The quarantine countdown begins (and is constantly droning on in the background), and the gnome runs up the stepladder to mount the Mech. A single tank encounter, the tank grabs him and DPS begins. Every 10 seconds or so, the gnome throws a flask down upon the raid, and it breaks on the ground.

There are 6 different kinds of potions, and they offer various buffs/debuffs. Pay attention, this is the fight's gimmick. I've color coded the potions to "make sense" for the most part (red = HP, blue = mana/frost), just look:

Red - doubles your HP pool, but inflicts an MS debuff.



Blue - Doubles mana regen, but reduces movement speed.

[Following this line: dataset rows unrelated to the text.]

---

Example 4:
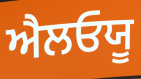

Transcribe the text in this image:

ਐਲਓਯੂ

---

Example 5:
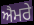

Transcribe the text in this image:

ਐਮਰੇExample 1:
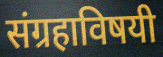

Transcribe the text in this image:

संग्रहाविषयी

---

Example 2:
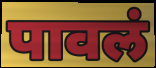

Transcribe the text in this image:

पावलं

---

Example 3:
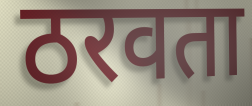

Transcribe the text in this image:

ठरवता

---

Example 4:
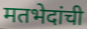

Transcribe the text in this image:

मतभेदांची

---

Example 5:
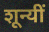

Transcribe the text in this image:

शून्यींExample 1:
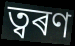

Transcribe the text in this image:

ত্বৰণ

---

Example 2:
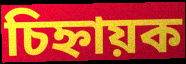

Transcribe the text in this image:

চিহ্নায়ক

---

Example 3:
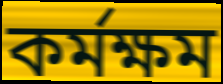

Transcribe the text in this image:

কৰ্মক্ষম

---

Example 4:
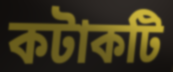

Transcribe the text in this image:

কটাকটি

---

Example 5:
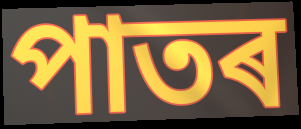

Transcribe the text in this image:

পাতৰ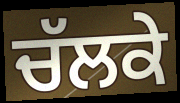
ਚੱਲਕੇ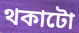
থকাটো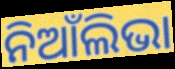
ନିଆଁଲିଭା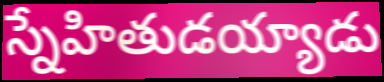
స్నేహితుడయ్యాడుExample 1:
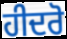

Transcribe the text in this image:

ਹੀਦਰੋ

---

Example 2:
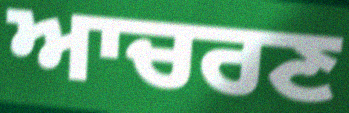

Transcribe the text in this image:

ਆਚਰਣ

Yellow - doubles energy/rage regen (runic whatever regen, too? I honestly don't know how DKs work yet), but reduces your chance to hit by 20%


Green - Poison DoT. Makes you barf, and spreads to others when you barf (also incapacitated while barfing). No positive side effect. If you die while under the effects of poison, you leave a large poison cloud on your corpse. Cleansing this is in the raid's best interest.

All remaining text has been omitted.